How to split but ignore separators in quoted strings, in python?

Question

I need to split a string like this, on semicolons. But I don't want to split on semicolons that are inside of a string (' or "). I'm not parsing a file; just a simple string with no line breaks.

part 1;"this is ; part 2;";'this is ; part 3';part 4;this "is ; part" 5

Result should be:

• part 1
• "this is ; part 2;"
• 'this is ; part 3'
• part 4
• this "is ; part" 5

I suppose this can be done with a regex but if not; I'm open to another approach.

Answer 1

Most of the answers seem massively over complicated. You don't need back references. You don't need to depend on whether or not re.findall gives overlapping matches. Given that the input cannot be parsed with the csv module so a regular expression is pretty well the only way to go, all you need is to call re.split with a pattern that matches a field.

Note that it is much easier here to match a field than it is to match a separator:

import re data = """part 1;"this is ; part 2;";'this is ; part 3';part 4;this "is ; part" 5""" PATTERN = re.compile(r'''((?:[^;"']|"[^"]*"|'[^']*')+)''') print PATTERN.split(data)[1::2] 

and the output is:

['part 1', '"this is ; part 2;"', "'this is ; part 3'", 'part 4', 'this "is ; part" 5'] 

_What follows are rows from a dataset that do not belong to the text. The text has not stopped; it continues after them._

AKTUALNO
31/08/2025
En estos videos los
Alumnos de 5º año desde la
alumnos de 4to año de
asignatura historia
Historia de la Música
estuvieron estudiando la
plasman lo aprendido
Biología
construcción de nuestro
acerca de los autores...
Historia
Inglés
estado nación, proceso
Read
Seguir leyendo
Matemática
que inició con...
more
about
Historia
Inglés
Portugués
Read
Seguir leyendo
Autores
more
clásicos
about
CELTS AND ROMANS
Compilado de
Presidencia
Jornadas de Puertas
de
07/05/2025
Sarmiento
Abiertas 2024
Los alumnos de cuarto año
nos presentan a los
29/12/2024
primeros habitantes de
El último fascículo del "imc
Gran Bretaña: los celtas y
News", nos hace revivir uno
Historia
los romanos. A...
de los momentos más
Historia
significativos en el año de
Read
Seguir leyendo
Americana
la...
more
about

As Jean-Luc Nacif Coelho correctly points out this won't handle empty groups correctly. Depending on the situation that may or may not matter. If it does matter it may be possible to handle it by, for example, replacing ';;' with ';<marker>;' where <marker> would have to be some string (without semicolons) that you know does not appear in the data before the split. Also you need to restore the data after:

>>> marker = ";!$%^&;" >>> [r.replace(marker[1:-1],'') for r in PATTERN.split("aaa;;aaa;'b;;b'".replace(';;', marker))[1::2]] ['aaa', '', 'aaa', "'b;;b'"] 

However this is a kludge. Any better suggestions?